── Fragmento proporcionado ──
El presidente Barack Obama y sus aliados en el Congreso sugirieron el miércoles que tratarían de reducir la ambiciosa reforma de salud a fin de mantener con vida al menos una parte de ésta, luego de perder inesperadamente el escaño crucial en el Senado por Massachusetts.
Una iniciativa más sencilla y menos ambiciosa emergió como alternativa apenas unas horas después de conocida la derrota. Hace falta una mayoría de 60 votos en el Senado para superar las tácticas obstruccionistas de los republicanos, y los demócratas tienen ahora sólo 59 escaños.
La derrota llevó también a que los demócratas reconsideraran todas las alternativas.
No se ha tomado decisión alguna, dijeron los legisladores, pero delinearon una nueva estrategia que podría incluir algunas iniciativas: Limitar la capacidad de las aseguradoras para negar la cobertura a gente con problemas médicos; permitir que los adultos jóvenes sigan beneficiados por las pólizas de sus padres; ayudar a que las pequeñas empresas y la gente de escasos recursos paguen las primas de seguros, y cambiar el sistema gubernamental de atención a la salud para los ancianos, para alentar el pago de cuidados de calidad.
"Lo que puedo decir ahora es: "Bueno, hagamos lo seguro, sólo aprobemos eso que no es controversial", explicó Obama en una entrevista con ABC News. "El problema es: Las cosas que no son controversiales pueden terminar siendo las que no resuelven el problema", agregó en un golpe de timón que intenta evitar una crisis política mayor.
Con todo, la meta de dar cobertura a prácticamente todos los estadounidenses quedaría para mejor ocasión.
Los funcionarios trabajaban tras bambalinas en la estrategia que aporte la ruta más rápida y segura para aprobar una iniciativa, dijo un prominente funcionario, quien habló a condición de permanecer anónimo para hablar más libremente sobre conversaciones de índole privada.
───
── Información extraída ──
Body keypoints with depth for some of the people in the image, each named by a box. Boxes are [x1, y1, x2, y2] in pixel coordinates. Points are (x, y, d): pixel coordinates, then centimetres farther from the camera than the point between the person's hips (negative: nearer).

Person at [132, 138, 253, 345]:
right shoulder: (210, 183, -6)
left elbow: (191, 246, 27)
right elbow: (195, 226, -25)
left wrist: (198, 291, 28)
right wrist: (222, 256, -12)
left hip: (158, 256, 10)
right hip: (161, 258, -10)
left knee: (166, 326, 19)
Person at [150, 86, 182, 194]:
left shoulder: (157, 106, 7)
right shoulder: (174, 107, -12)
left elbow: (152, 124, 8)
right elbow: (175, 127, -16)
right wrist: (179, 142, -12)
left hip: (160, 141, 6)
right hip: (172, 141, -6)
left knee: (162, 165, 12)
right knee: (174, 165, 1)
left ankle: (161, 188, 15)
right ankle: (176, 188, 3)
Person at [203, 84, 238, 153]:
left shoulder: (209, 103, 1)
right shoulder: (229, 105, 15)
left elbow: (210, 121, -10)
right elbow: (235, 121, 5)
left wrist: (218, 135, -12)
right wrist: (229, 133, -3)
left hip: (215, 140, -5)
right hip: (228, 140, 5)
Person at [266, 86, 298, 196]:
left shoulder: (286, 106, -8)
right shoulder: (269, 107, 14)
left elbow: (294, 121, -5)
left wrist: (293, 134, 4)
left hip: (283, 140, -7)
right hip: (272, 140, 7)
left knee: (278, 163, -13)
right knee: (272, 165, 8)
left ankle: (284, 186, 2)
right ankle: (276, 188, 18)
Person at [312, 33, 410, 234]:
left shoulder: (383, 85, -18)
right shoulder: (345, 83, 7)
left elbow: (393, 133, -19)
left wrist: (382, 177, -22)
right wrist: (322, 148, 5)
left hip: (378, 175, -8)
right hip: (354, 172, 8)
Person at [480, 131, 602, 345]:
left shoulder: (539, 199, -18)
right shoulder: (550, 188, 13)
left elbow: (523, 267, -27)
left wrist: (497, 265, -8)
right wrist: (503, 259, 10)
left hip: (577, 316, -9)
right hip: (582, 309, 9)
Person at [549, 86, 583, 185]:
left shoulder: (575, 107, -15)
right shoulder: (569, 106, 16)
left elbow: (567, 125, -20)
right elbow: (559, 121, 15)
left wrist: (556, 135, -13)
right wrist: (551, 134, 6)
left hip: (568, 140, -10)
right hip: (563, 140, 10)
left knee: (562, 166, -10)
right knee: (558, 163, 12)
───
• _Detalles del ejercicio_
Según el fragmento sobre la reforma de salud, ¿son ciertas las afirmaciones (a), (b) y (c)? Responde sí o no a cada una y cita literalmente las palabras del fragmento que lo deciden. (a) Los demócratas cuentan ahora con 59 escaños en el Senado. (b) Los legisladores ya tomaron una decisión sobre la nueva estrategia. (c) El funcionario que habló de la estrategia se identificó con su nombre.

• _Espacio de respuesta_
(a) Sí: "los demócratas tienen ahora sólo 59 escaños".
(b) No: "No se ha tomado decisión alguna".
(c) No: "quien habló a condición de permanecer anónimo".